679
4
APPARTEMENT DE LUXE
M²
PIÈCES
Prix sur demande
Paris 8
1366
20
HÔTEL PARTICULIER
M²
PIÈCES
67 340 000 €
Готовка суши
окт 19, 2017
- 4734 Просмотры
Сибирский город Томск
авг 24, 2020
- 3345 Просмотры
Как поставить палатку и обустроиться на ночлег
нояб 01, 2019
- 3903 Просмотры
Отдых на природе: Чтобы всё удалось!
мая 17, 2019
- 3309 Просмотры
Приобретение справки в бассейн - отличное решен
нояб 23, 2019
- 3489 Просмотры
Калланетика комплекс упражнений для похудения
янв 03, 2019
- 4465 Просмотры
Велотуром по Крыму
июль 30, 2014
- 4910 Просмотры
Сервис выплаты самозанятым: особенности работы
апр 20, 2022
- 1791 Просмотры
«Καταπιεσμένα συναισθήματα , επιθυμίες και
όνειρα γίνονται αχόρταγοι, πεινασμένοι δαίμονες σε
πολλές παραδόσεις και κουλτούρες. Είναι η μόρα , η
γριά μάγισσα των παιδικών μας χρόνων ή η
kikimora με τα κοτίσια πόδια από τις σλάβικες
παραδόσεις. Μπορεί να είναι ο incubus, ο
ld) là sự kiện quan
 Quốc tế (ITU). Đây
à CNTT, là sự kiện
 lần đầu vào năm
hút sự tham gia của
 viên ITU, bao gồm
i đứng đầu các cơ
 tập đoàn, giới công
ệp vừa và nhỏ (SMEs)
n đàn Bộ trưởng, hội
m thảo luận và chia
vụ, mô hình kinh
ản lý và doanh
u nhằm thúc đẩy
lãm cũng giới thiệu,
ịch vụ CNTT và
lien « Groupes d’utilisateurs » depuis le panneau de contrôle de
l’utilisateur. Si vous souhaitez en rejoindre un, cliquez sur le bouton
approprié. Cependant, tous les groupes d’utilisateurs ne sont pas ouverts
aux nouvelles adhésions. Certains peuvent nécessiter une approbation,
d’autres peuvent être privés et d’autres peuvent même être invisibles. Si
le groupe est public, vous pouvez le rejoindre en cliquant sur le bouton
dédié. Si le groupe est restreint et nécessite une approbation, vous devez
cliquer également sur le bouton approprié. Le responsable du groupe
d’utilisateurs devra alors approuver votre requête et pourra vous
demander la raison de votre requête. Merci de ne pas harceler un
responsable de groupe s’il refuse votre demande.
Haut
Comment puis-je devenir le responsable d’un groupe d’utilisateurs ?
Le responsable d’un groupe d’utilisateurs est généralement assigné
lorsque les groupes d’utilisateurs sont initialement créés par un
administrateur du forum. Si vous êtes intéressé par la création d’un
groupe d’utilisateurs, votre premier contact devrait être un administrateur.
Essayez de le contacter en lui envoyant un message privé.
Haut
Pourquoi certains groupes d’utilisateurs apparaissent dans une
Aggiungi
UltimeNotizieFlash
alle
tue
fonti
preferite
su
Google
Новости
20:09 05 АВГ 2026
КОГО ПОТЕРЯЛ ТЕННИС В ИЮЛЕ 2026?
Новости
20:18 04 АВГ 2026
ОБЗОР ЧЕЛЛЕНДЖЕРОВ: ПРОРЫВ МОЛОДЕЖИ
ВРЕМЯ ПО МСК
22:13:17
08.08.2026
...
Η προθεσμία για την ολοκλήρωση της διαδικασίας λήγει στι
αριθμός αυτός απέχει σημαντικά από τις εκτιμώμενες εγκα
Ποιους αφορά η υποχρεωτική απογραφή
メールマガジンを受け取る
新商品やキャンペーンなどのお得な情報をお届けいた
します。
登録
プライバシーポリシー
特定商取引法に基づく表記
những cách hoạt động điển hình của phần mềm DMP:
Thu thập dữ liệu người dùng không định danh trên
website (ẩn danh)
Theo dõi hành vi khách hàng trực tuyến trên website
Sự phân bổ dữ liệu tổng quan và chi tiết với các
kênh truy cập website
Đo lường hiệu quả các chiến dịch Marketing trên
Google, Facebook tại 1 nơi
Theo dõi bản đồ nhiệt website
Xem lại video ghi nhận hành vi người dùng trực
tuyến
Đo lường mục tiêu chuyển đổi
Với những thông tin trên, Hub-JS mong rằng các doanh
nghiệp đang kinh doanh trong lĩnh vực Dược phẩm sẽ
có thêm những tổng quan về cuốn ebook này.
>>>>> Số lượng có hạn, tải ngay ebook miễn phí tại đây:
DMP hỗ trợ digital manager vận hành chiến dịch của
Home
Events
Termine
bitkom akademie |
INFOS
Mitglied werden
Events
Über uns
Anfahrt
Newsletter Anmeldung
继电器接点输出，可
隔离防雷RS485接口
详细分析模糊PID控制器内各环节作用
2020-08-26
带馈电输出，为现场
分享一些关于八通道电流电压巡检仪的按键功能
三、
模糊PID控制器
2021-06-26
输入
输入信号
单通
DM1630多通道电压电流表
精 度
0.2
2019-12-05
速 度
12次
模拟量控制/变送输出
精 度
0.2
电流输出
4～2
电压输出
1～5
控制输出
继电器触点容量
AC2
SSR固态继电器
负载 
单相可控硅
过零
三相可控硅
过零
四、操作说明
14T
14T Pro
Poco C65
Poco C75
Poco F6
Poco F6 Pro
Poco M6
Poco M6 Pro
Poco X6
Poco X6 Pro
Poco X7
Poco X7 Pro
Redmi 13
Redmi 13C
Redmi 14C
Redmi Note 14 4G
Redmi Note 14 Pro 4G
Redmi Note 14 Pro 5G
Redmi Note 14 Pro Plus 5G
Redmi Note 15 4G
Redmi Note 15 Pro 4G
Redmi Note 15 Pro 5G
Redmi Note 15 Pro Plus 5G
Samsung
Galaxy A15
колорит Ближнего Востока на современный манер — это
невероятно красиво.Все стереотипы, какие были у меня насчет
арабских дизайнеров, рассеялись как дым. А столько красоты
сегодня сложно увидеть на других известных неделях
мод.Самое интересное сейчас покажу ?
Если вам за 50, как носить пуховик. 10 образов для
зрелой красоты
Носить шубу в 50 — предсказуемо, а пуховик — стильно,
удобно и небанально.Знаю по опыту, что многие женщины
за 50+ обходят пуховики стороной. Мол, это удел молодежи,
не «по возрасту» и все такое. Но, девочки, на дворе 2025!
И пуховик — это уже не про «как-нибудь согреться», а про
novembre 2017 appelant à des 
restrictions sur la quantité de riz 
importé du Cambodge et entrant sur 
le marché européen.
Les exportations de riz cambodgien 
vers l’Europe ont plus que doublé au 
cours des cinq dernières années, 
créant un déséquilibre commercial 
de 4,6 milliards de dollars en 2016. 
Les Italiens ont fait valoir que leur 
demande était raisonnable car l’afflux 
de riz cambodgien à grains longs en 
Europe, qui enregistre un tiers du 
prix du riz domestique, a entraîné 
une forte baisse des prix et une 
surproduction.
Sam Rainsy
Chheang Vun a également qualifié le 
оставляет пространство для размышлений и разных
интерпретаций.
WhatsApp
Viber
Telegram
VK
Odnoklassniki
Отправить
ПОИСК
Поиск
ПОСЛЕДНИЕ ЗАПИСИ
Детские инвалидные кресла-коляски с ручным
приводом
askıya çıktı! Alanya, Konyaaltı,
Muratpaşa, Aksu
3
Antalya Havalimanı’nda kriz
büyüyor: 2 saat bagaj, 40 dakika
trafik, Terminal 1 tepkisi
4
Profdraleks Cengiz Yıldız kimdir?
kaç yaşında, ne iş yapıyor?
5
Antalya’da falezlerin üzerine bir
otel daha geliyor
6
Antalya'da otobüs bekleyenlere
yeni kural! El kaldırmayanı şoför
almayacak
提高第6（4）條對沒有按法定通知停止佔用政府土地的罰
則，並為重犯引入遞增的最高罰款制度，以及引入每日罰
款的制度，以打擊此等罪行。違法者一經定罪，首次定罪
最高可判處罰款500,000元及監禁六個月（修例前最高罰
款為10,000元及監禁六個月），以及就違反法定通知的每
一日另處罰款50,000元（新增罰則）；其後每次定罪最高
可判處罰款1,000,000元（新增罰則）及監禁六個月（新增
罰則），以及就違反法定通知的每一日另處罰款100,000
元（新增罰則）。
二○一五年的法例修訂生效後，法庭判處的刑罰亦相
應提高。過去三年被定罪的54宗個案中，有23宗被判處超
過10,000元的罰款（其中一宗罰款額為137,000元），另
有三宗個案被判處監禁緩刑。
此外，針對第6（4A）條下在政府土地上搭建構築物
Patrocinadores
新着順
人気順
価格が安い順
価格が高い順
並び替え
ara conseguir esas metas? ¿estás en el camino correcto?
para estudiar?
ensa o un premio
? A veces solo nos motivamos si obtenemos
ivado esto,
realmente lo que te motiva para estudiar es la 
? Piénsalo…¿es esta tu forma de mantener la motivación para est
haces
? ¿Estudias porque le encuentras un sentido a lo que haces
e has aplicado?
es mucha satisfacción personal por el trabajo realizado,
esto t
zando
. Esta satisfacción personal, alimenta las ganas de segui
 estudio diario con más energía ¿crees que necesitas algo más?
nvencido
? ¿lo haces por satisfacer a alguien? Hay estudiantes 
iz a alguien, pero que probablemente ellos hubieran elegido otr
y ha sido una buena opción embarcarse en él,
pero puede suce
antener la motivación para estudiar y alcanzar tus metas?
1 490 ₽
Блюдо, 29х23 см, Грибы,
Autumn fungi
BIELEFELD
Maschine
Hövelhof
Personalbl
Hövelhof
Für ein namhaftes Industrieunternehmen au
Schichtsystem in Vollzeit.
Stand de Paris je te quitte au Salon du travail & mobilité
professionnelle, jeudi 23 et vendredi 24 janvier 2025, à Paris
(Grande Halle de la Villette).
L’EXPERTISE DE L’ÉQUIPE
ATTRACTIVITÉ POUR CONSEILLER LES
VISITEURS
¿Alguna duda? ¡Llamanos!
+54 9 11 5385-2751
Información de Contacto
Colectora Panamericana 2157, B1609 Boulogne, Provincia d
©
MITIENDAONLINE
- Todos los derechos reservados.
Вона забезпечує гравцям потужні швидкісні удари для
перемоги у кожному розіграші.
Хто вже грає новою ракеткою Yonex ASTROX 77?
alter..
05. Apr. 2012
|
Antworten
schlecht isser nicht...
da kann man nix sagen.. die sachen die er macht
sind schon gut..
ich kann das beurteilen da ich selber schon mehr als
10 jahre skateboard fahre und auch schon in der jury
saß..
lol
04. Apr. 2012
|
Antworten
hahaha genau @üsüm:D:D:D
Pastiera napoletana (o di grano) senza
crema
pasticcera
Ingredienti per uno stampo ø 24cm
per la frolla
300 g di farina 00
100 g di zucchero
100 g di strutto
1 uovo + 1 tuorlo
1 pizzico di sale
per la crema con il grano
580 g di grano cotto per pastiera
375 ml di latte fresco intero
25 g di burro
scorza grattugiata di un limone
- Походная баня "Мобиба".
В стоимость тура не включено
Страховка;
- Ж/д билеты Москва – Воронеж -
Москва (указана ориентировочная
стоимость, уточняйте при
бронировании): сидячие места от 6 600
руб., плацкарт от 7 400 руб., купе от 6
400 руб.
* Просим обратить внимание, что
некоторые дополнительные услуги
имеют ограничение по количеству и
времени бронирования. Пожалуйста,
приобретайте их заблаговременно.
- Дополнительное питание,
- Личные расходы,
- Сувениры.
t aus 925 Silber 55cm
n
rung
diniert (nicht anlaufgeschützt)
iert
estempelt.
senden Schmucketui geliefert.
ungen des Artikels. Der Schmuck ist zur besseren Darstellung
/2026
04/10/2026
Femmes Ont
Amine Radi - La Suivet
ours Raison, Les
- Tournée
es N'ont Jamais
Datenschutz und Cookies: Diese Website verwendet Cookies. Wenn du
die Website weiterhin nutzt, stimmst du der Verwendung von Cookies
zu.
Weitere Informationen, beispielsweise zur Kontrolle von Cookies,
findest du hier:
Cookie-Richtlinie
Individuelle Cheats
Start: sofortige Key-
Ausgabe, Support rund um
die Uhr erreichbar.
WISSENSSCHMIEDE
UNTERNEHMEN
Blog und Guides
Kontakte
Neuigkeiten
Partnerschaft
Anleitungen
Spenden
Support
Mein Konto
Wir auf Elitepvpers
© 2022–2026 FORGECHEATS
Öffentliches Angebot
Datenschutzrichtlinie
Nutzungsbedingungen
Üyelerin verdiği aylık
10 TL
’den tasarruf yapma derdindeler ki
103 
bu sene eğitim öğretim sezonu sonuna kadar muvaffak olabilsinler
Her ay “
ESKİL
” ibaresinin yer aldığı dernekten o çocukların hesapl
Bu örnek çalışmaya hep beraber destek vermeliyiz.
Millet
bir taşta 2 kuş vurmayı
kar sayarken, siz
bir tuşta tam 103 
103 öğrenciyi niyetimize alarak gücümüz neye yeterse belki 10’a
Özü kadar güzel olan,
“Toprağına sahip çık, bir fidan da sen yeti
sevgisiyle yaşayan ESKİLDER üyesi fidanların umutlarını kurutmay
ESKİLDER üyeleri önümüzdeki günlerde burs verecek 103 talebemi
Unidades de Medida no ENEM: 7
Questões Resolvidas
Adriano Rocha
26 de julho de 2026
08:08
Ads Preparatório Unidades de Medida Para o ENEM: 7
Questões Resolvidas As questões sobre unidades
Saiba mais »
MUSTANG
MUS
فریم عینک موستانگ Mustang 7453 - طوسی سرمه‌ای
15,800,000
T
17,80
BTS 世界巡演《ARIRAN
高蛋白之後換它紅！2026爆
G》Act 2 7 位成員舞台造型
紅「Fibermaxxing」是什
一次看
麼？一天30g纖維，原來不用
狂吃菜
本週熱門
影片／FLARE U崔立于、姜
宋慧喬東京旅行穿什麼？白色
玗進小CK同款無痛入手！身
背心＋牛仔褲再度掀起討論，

Problem statement:
Working from the material above, restate word for word the lines between the line with "Anleitungen" and the line with "103 öğrenciyi niyetimize", both included, and only those.

Task solution:
Anleitungen
Spenden
Support
Mein Konto
Wir auf Elitepvpers
© 2022–2026 FORGECHEATS
Öffentliches Angebot
Datenschutzrichtlinie
Nutzungsbedingungen
Üyelerin verdiği aylık
10 TL
’den tasarruf yapma derdindeler ki
103 
bu sene eğitim öğretim sezonu sonuna kadar muvaffak olabilsinler
Her ay “
ESKİL
” ibaresinin yer aldığı dernekten o çocukların hesapl
Bu örnek çalışmaya hep beraber destek vermeliyiz.
Millet
bir taşta 2 kuş vurmayı
kar sayarken, siz
bir tuşta tam 103 
103 öğrenciyi niyetimize alarak gücümüz neye yeterse belki 10’a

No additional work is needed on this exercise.